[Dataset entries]
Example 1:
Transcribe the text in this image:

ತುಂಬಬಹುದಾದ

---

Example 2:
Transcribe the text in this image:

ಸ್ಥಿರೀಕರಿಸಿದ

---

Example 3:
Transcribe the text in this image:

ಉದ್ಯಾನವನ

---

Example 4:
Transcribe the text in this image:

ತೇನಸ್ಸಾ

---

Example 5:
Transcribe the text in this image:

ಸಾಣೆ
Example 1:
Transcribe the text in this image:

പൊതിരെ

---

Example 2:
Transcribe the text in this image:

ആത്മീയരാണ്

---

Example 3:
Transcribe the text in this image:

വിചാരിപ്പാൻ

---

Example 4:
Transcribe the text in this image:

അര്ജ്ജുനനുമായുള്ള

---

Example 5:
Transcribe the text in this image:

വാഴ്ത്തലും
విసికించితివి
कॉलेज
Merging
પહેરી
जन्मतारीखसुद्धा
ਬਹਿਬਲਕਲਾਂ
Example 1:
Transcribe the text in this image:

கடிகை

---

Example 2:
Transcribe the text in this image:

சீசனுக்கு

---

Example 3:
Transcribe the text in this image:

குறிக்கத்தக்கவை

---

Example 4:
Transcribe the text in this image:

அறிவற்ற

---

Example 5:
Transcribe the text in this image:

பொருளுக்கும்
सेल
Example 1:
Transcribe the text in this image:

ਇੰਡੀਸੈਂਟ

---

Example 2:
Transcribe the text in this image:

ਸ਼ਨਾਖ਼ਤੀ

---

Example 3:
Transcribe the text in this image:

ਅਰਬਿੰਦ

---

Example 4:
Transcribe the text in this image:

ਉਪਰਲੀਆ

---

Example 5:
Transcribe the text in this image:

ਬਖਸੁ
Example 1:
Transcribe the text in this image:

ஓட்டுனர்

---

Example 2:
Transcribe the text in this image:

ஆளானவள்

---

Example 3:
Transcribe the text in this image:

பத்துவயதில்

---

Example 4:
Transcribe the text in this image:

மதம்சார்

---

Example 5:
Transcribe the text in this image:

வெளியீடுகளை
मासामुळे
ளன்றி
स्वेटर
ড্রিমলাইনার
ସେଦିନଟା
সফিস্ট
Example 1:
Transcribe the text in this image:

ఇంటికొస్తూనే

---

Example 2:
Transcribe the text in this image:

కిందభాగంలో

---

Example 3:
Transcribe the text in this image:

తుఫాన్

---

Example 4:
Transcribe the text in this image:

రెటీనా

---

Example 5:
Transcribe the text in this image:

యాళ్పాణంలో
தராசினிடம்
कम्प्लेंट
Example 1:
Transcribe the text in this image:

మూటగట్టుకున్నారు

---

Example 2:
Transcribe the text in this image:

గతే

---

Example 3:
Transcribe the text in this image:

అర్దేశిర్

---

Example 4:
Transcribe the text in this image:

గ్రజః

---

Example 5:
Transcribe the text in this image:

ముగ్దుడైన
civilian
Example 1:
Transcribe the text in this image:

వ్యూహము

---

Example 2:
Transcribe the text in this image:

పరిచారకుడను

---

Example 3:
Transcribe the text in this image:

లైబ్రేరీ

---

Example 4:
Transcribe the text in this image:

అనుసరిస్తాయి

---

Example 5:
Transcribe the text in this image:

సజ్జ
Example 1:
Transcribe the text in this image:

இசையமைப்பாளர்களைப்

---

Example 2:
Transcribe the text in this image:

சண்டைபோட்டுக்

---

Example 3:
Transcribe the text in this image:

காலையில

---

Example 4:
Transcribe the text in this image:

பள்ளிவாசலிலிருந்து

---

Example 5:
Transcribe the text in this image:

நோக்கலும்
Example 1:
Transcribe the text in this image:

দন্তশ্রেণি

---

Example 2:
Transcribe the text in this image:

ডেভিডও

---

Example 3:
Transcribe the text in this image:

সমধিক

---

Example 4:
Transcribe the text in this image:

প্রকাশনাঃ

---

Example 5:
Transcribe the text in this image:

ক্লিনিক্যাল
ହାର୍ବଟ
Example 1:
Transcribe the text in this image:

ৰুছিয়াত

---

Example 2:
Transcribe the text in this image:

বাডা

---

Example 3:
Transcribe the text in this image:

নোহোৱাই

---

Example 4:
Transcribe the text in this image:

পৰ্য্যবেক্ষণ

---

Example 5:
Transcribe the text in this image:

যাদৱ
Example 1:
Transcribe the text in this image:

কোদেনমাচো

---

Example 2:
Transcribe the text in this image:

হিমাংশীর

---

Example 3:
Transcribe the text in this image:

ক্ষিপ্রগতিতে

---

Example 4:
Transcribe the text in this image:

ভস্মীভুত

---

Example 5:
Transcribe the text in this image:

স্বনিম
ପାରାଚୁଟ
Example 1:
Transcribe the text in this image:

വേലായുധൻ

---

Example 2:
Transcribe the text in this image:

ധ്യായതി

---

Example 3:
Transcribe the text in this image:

-- TASK REQUIREMENTS --
Rewrite all of the items above, swapping "Transcribe" for "Copy out" everywhere it appears and keeping everything else the same.

-- OUTPUT BELOW --
Example 1:
Copy out the text in this image:

ತುಂಬಬಹುದಾದ

---

Example 2:
Copy out the text in this image:

ಸ್ಥಿರೀಕರಿಸಿದ

---

Example 3:
Copy out the text in this image:

ಉದ್ಯಾನವನ

---

Example 4:
Copy out the text in this image:

ತೇನಸ್ಸಾ

---

Example 5:
Copy out the text in this image:

ಸಾಣೆ
Example 1:
Copy out the text in this image:

പൊതിരെ

---

Example 2:
Copy out the text in this image:

ആത്മീയരാണ്

---

Example 3:
Copy out the text in this image:

വിചാരിപ്പാൻ

---

Example 4:
Copy out the text in this image:

അര്ജ്ജുനനുമായുള്ള

---

Example 5:
Copy out the text in this image:

വാഴ്ത്തലും
విసికించితివి
कॉलेज
Merging
પહેરી
जन्मतारीखसुद्धा
ਬਹਿਬਲਕਲਾਂ
Example 1:
Copy out the text in this image:

கடிகை

---

Example 2:
Copy out the text in this image:

சீசனுக்கு

---

Example 3:
Copy out the text in this image:

குறிக்கத்தக்கவை

---

Example 4:
Copy out the text in this image:

அறிவற்ற

---

Example 5:
Copy out the text in this image:

பொருளுக்கும்
सेल
Example 1:
Copy out the text in this image:

ਇੰਡੀਸੈਂਟ

---

Example 2:
Copy out the text in this image:

ਸ਼ਨਾਖ਼ਤੀ

---

Example 3:
Copy out the text in this image:

ਅਰਬਿੰਦ

---

Example 4:
Copy out the text in this image:

ਉਪਰਲੀਆ

---

Example 5:
Copy out the text in this image:

ਬਖਸੁ
Example 1:
Copy out the text in this image:

ஓட்டுனர்

---

Example 2:
Copy out the text in this image:

ஆளானவள்

---

Example 3:
Copy out the text in this image:

பத்துவயதில்

---

Example 4:
Copy out the text in this image:

மதம்சார்

---

Example 5:
Copy out the text in this image:

வெளியீடுகளை
मासामुळे
ளன்றி
स्वेटर
ড্রিমলাইনার
ସେଦିନଟା
সফিস্ট
Example 1:
Copy out the text in this image:

ఇంటికొస్తూనే

---

Example 2:
Copy out the text in this image:

కిందభాగంలో

---

Example 3:
Copy out the text in this image:

తుఫాన్

---

Example 4:
Copy out the text in this image:

రెటీనా

---

Example 5:
Copy out the text in this image:

యాళ్పాణంలో
தராசினிடம்
कम्प्लेंट
Example 1:
Copy out the text in this image:

మూటగట్టుకున్నారు

---

Example 2:
Copy out the text in this image:

గతే

---

Example 3:
Copy out the text in this image:

అర్దేశిర్

---

Example 4:
Copy out the text in this image:

గ్రజః

---

Example 5:
Copy out the text in this image:

ముగ్దుడైన
civilian
Example 1:
Copy out the text in this image:

వ్యూహము

---

Example 2:
Copy out the text in this image:

పరిచారకుడను

---

Example 3:
Copy out the text in this image:

లైబ్రేరీ

---

Example 4:
Copy out the text in this image:

అనుసరిస్తాయి

---

Example 5:
Copy out the text in this image:

సజ్జ
Example 1:
Copy out the text in this image:

இசையமைப்பாளர்களைப்

---

Example 2:
Copy out the text in this image:

சண்டைபோட்டுக்

---

Example 3:
Copy out the text in this image:

காலையில

---

Example 4:
Copy out the text in this image:

பள்ளிவாசலிலிருந்து

---

Example 5:
Copy out the text in this image:

நோக்கலும்
Example 1:
Copy out the text in this image:

দন্তশ্রেণি

---

Example 2:
Copy out the text in this image:

ডেভিডও

---

Example 3:
Copy out the text in this image:

সমধিক

---

Example 4:
Copy out the text in this image:

প্রকাশনাঃ

---

Example 5:
Copy out the text in this image:

ক্লিনিক্যাল
ହାର୍ବଟ
Example 1:
Copy out the text in this image:

ৰুছিয়াত

---

Example 2:
Copy out the text in this image:

বাডা

---

Example 3:
Copy out the text in this image:

নোহোৱাই

---

Example 4:
Copy out the text in this image:

পৰ্য্যবেক্ষণ

---

Example 5:
Copy out the text in this image:

যাদৱ
Example 1:
Copy out the text in this image:

কোদেনমাচো

---

Example 2:
Copy out the text in this image:

হিমাংশীর

---

Example 3:
Copy out the text in this image:

ক্ষিপ্রগতিতে

---

Example 4:
Copy out the text in this image:

ভস্মীভুত

---

Example 5:
Copy out the text in this image:

স্বনিম
ପାରାଚୁଟ
Example 1:
Copy out the text in this image:

വേലായുധൻ

---

Example 2:
Copy out the text in this image:

ധ്യായതി

---

Example 3:
Copy out the text in this image:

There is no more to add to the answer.